Destes, os hospitais privados têm a maior fatia e na forma como são geridos, têm uma capacidade de gestão de recursos humanos e materiais e de adaptação à realidade momentânea da oferta e procura que em nada se compara com a dinâmica administrativa dos hospitais públicos. Sujeitos a regras de contratação pública são muito lentos a reagir, perdem recursos humanos sem poderem acompanhar a competição dos privados que podem “secar” assertivamente os hospitais públicos indo contratar elementos-chave de equipas ou tendo mesmo estratégias para áreas-chave, que depauperam um hospital público de um dia para o outro. A construção de um Hospital privado em Beja visa concentrar os melhores recursos médicos e de enfermagem do Alentejo e “anular a concorrência” pública rapidamente.

Tem sido a honra, quase um sentido de serviço público e de defesa do bem comum, de muitos elementos imprescindíveis às equipas, que os têm mantido no serviço público e não as políticas necessárias para que isso aconteça.

E para não continuarmos neste doce e lento definhamento do único serviço público concorrencial, este tem de ser dotado de meios para fazer face aos seus objetivos, a saber:

O SNS, através do Estatuto do Serviço Nacional de Saúde, tem de ser um corpo especial retirado do restante sector administrativo do Estado, retribuído de forma diferente e com uma gestão igual ou aproximada ao direito privado, que possa contratar e, eventualmente, rescindir contratos, capaz de competir inclusive nas áreas que foram tomadas pelo sector privado: como ceder medicamentos; fazer todas as análises que puder tal como exames de imagem e criar condições para fazer, no seu perímetro, tudo o que puder dos tratamentos cirúrgicos que atualmente decantam para o sector privado.

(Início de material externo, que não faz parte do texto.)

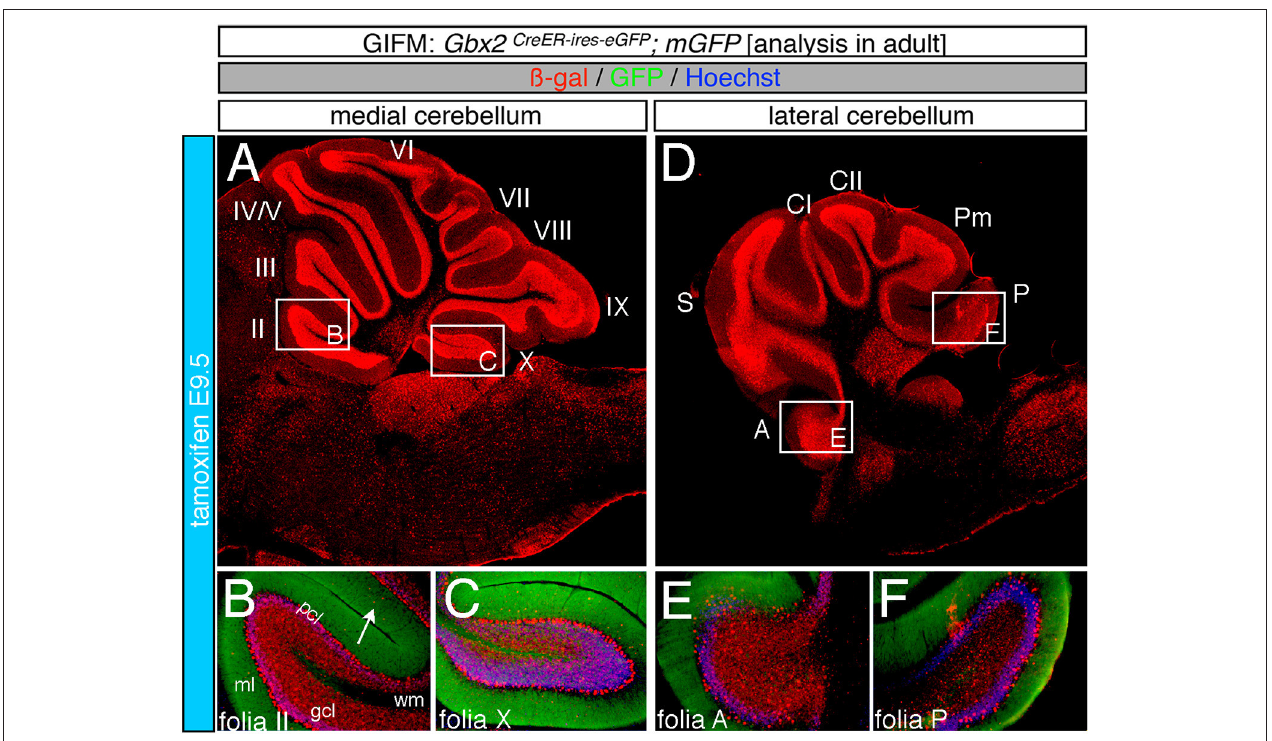
FIGURE 4 | Progenitors expressing Gbx2 at E9.5 delineates the peak contribution to granule cells in the adult Cb. ICC on adult sections with antibodies that label ß-gal (red) and GFP (green). (A–F) Gbx2 expressing progenitors marked at E9.5 produced fewer granule cells than marking at earlier time points. These Gbx2-derived granule cells were predominantly localized to the anterior Cb, with a substantial bias toward the anterior hemispheres (E) . This intermediate marking stage also generated the peak Gbx2 lineage contribution to Purkinje cells. Gbx2 -derived Purkinje cells populated every folia, but the greatest contribution was observed in the posterior vermis. White arrow demarcates Gbx2 -derived nuclei in the molecular layer. Scale bar: 180 µ m (A,D) , 90 µ m (B,C,E,F) . See Supplemental Figure 2 for fate mapping summary of Gbx2 lineage contribution to granule cells when marked at an intermediate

Os serviços, cuidados hospitalares, primários, continuados, paliativos e de saúde pública têm de ser integrados para responder de forma mais qualificada e menos onerosa. Tem de poder comprar de forma quase imediata os bens e serviços de que necessita sem ter de aguardar pelos morosos concursos públicos. Sem perder a sua capacidade de controlo a posteriori, isto é, de julgar os gestores públicos pelas suas decisões e resultados e daí tirar as respetivas consequências.

Tem de ter carreiras profissionais apelativas e concorrenciais que satisfaçam os profissionais de excelência que o servem. Não bastam as palmas e as velas à janela. Os profissionais de saúde têm de ter uma carreira apelativa em todos os aspectos desde o reconhecimento até aos proventos.

Dir-me-ão que para isso necessitamos de ter gestores públicos com carácter à prova de bala. Mas eles existem e deste há muito tempo que defendemos a existência do perfil de gestor público da saúde que para além de bom gestor tem de ter um perfil de cidadania e dedicação à causa pública comprovada. Desta forma, cumprimos a obrigação de defender o legado de António Arnaut, fazemos propostas avançadas de defesa do SNS assertivas e a medicina portuguesa terá um novo alento de desenvolvimento: uma competição franca e igual entre o sector público e o sector privado.

O autor escreve de acordo com a antiga ortografia.